Одна заживу, сама с собой - стр. 12

«Так ведь это-то ничаво, хорошо. Сколько бы тебе ни стукнуло, а понимать что-то, осознавать – это ж славно», – говорит тихий голос изнутри.

И тут же на этот голос накладывается другой:

«Так и что, что у тебя впереди-то? Что я хочу понять-то теперича? Что сделать, чтоб мне дали убежать отсюда? Иногда не знаю я совсем, как жить мне».

Слушая ссору ворсинок за спиной, Момоко-сан вглядывалась в вечернее небо за скоростной дорогой. Там, наверное, сейчас сидит бабуля, и она в любой момент может раз – и выскочить.

«Увидишь старших – кланяйся», – говорила она хрипло. Если осанка плохая, привязывала к спине бамбуковую трость, манеры плохие – ударяла этой тростью по рукам. Сейчас Момоко-сан с тоской вспоминала, как у нее душа тогда уходила в пятки.

Она потянулась, выпрямилась и стала тихонько говорить с промежутком между небом и горами.

«Ба, я здесь. Твоя внучка вот… так вот тут смотрит на закат. Так получилось. И что, так и должно быть?»

«Вышло как вышло, – говорит бабушка, как прежде, широко раскрыв глаза и пристально глядя на Момоко-сан, – и хорошего ничаво нет, да и плохого нету. Как вышло, так оно и есть».

Когда показалось, что она слышит голос, Момоко-сан невольно впала в нежную сентиментальность: словно ребенку четырех-пяти лет, ей захотелось зарыться лицом в передник бабули и зарыдать в голос. Фартук бабушки сладко пах дайконом, высушенным на ковриках под солнцем. Она кое-как поборола желание зарыться в бабушкин фартук. Ей ведь самой столько же лет.

Стыдно, стыдно, смех – да и только.

Она бесконечно стоит тут и смотрит на закат, поэтому и приходят всякие мысли. Момоко-сан с грохотом затворила стеклянное окно. Ей показалось, что комната наполнилась мягким ароматом сливы.

2

Со вчерашнего дня продолжается ливень.

В доме даже днем темно и нечем заняться. Момоко-сан этому только рада и ничего не делает. Дождь – это тоже хорошо, думает она.

В холодный сезон дождей она не снимала теплую кофту, натягивала рукава до самых ладоней.

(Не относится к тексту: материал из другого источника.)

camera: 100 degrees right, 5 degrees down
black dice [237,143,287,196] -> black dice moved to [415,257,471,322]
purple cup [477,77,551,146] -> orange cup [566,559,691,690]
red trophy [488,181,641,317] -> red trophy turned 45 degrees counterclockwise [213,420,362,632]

Сейчас она сложила руки и уже некоторое время сидит, словно приросла к подоконнику, только совершая повторяющиеся движения глазами: вверх-вниз.

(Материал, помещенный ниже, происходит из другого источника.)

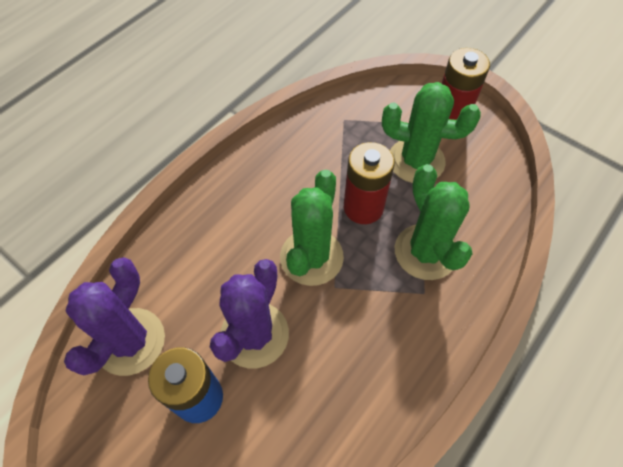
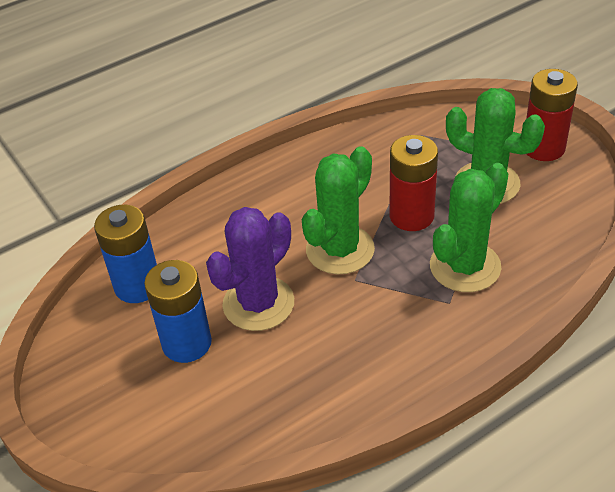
camera: 20 degrees right, 15 degrees down
purple cactus [64,257,165,376] -> blue battery [94,205,157,303]
green cactus [395,164,473,280] -> green cactus turned 45 degrees clockwise [430,163,508,292]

Она наблюдает за каплями дождя: без устали следит, как они ударяются о стекло и, проскальзывая вниз, достигают оконной рамы. Некоторые капли, лишь попав на стекло, тут же отскакивают во все стороны, не оставляя следа, иные собираются в большой сгусток из двух-трех капель и сползают вместе, есть и такие, что защищают до конца свою крепость и, наконец, тихо исчезают, – зрелище неожиданно оказалось до того интересным, что не оторваться. Ворсинки тем временем понизили голос и, войдя во мрак, то хватались за коленку, выглядывавшую из-под юбки, то проползали по животу и, оперев подбородок на руки, болтали ногами, то, положив голову на руки боком, решали поспать, но ничего не пытались сказать. В это время кто-то будто вслух чихнул, и тут же Момоко-сан (настоящая Момоко-сан) начала издавать странные звуки: «А-а-а-а, а-а-а», не похожие ни на чихание, ни на вздох.